• Prompt: Turn the stretch from the start of the records through the line containing "5: (927, 185)" into a Markdown table with the columns Row and Line. Number each line in Row, put its text in Line, and omit blank lines.

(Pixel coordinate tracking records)
+--
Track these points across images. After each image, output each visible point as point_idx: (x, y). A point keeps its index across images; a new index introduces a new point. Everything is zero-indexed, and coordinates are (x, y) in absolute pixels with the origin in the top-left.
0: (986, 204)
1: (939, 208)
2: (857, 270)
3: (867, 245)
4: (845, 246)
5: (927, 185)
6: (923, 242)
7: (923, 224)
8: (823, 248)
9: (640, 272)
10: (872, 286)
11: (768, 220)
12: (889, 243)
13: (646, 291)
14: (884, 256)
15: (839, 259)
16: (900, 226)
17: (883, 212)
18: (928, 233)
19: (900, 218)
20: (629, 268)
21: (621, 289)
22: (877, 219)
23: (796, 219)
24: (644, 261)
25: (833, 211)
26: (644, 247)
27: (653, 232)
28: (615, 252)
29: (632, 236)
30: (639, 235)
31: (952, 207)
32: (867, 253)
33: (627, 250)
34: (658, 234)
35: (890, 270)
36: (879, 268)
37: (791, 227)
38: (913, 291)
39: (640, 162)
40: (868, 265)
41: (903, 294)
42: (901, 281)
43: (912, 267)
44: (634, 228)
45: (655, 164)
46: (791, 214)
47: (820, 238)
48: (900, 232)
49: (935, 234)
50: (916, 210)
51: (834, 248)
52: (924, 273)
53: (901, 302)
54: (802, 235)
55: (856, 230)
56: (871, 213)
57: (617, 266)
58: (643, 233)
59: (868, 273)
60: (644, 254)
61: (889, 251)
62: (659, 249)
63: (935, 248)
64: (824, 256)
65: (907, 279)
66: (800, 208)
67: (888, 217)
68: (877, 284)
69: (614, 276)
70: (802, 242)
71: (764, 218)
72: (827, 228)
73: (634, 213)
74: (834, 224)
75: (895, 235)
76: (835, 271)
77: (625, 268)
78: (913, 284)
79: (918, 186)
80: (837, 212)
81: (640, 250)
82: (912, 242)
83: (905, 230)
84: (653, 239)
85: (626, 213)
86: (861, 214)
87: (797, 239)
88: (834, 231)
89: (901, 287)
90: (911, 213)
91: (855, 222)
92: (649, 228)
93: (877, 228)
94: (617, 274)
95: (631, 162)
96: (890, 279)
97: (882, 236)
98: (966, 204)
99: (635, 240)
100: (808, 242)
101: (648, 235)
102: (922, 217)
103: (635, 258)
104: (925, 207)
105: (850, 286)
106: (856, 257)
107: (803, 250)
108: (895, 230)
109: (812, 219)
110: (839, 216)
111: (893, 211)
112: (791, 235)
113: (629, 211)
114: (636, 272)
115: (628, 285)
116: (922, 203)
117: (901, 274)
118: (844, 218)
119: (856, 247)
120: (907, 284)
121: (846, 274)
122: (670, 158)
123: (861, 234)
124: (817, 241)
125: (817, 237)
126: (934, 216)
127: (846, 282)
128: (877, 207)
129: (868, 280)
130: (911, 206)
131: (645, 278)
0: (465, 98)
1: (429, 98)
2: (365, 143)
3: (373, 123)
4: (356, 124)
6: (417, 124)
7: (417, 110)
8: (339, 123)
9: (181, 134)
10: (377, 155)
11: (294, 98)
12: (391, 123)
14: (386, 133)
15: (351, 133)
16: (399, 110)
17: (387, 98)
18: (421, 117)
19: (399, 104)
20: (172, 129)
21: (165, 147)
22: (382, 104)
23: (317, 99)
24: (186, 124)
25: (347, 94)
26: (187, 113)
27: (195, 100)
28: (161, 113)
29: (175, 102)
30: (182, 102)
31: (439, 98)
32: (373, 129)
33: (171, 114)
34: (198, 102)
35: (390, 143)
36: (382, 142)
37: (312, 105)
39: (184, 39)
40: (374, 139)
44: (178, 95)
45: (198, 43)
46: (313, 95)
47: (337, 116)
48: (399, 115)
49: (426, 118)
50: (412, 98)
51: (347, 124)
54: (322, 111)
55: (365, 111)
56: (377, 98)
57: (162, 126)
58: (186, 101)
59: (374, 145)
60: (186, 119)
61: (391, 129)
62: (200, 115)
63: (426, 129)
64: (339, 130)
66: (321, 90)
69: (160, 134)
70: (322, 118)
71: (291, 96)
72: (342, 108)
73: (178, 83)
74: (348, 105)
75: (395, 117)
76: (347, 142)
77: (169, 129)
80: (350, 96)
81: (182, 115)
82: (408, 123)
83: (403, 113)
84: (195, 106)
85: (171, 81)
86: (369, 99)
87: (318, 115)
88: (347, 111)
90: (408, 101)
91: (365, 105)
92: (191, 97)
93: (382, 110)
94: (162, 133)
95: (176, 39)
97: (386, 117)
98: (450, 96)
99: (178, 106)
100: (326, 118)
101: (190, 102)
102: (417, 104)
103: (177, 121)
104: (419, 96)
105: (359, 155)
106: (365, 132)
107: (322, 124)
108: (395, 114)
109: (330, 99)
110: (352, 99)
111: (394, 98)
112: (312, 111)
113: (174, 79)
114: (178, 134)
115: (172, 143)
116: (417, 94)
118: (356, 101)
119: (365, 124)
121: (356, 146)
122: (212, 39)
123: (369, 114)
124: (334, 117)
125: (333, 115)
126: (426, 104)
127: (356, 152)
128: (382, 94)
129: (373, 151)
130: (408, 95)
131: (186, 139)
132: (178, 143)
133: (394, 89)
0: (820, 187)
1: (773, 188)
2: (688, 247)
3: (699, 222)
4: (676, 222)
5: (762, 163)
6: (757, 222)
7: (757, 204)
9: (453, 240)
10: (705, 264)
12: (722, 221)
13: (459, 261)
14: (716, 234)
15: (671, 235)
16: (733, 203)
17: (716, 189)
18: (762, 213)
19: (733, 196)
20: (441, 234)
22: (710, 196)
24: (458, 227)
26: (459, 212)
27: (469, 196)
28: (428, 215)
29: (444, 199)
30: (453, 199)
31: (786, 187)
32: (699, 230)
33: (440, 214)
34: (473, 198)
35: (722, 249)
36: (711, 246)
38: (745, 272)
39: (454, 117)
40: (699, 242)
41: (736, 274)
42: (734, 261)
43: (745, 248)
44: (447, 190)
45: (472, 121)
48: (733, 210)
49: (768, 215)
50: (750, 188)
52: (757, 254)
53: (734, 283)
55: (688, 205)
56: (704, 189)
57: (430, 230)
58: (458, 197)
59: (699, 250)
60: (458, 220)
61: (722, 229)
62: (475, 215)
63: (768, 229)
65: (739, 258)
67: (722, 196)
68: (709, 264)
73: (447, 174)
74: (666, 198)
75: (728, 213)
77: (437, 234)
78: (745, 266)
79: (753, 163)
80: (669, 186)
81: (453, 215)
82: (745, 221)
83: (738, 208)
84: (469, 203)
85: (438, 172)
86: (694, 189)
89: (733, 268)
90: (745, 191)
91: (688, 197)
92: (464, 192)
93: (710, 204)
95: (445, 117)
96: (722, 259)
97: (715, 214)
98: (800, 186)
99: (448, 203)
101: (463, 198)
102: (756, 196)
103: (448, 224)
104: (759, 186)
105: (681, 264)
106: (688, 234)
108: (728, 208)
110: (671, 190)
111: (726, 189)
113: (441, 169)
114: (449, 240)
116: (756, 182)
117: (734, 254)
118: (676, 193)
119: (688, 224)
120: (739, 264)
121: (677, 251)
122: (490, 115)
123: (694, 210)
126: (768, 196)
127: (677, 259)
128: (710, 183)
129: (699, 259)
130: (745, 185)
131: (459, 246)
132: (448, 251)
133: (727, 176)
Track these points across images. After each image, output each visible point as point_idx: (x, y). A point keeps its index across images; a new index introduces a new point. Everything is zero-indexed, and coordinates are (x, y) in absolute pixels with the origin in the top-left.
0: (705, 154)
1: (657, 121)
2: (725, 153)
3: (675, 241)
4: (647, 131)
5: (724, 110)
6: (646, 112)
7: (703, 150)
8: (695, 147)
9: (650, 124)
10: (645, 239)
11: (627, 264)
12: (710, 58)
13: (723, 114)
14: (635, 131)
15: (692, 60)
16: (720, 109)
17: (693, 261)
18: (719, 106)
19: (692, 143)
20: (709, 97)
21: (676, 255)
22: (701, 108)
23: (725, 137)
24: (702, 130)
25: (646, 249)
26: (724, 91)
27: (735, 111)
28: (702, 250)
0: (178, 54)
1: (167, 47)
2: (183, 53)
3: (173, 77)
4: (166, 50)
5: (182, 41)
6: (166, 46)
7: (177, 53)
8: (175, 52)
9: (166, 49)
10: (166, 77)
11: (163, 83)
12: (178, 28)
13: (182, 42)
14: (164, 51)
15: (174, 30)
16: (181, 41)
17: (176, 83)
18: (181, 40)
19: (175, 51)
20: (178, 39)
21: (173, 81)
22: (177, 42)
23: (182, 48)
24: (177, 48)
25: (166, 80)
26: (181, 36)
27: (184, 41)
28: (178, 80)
+--
• Task response:
| Row | Line |
|---|---|
| 1 | Track these points across images. After each image, output each visible point as point_idx: (x, y). A point keeps its index across images; a new index introduces a new point. Everything is zero-indexed, and coordinates are (x, y) in absolute pixels with the origin in the top-left. |
| 2 | 0: (986, 204) |
| 3 | 1: (939, 208) |
| 4 | 2: (857, 270) |
| 5 | 3: (867, 245) |
| 6 | 4: (845, 246) |
| 7 | 5: (927, 185) |